CPSC 633 - Spring 2008
Project 1
due: Monday, Feb 18, 2008

Implement a decision tree program and test it on some representative
databases from the UC Irvine Database
(http://archive.ics.uci.edu/ml/datasets.html).  You may use any
programming language you like.  You will probably have to write a
simple parser to read in various datafiles and extract attributes.

You should implement and test (compare) several pruning methods and/or
stopping criteria (minimum: at least one pruning method).  Note, you
should implement a way to handle continuous attributes (e.g.  search
for cutoff that maximizes information gain), but you may treat missing
values simplistically (e.g. treat '?' as a distinct value).

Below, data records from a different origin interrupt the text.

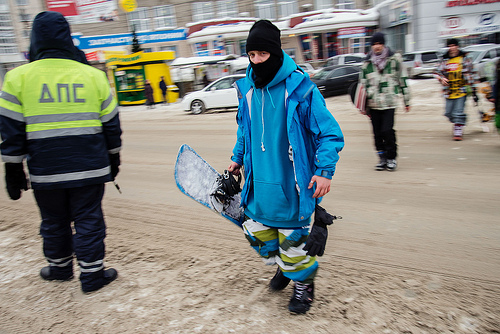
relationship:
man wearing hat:
[1, 10, 122, 293] [26, 9, 73, 51]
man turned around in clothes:
[1, 10, 122, 293] [0, 47, 121, 273]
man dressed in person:
[1, 10, 121, 297] [198, 9, 345, 318]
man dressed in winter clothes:
[1, 10, 121, 297] [220, 18, 340, 315]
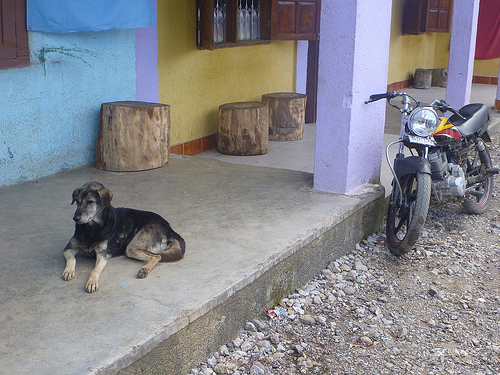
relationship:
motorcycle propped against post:
[358, 88, 491, 259] [309, 2, 386, 194]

Your program should output not only the decision tree (in some form),
but also the estimated accuracy.  The accuracy should be calculated
by doing cross-validation, and reported as 95% confidence intervals.

example ASCII form of tree from voting database:

TEST: water-project-cost-sharing=yes [10 republican, 5 democrat]
  TEST: adoption-of-the-budget-resolution=yes [4 republican, 1 democrat]
    LEAF: class=republican [4 republican, 0 democrat]
  TEST: adoption-of-the-budget-resolution=no [4 republican, 1 democrat]
    LEAF: class=democrat [0 republican, 1 democrat]
TEST: water-project-cost-sharing=no [2 republican, 5 democrat]
...

You should also report the size of the trees (and reduction by
pruning).  Also, compare to the accuracy of your algorithm to the
majority classifer.  If you wish, you might also compare to the
accuracy of the best decision stump (1-level D-tree).

What to turn in: a written report that describes your implementation,
the algorithmic variations you tested, the testing methodology (e.g.
cross-validation), and then the results on several (at least 3) different
databases.  Be sure to interpret your results.  Are the accuracies good?
Why or why not?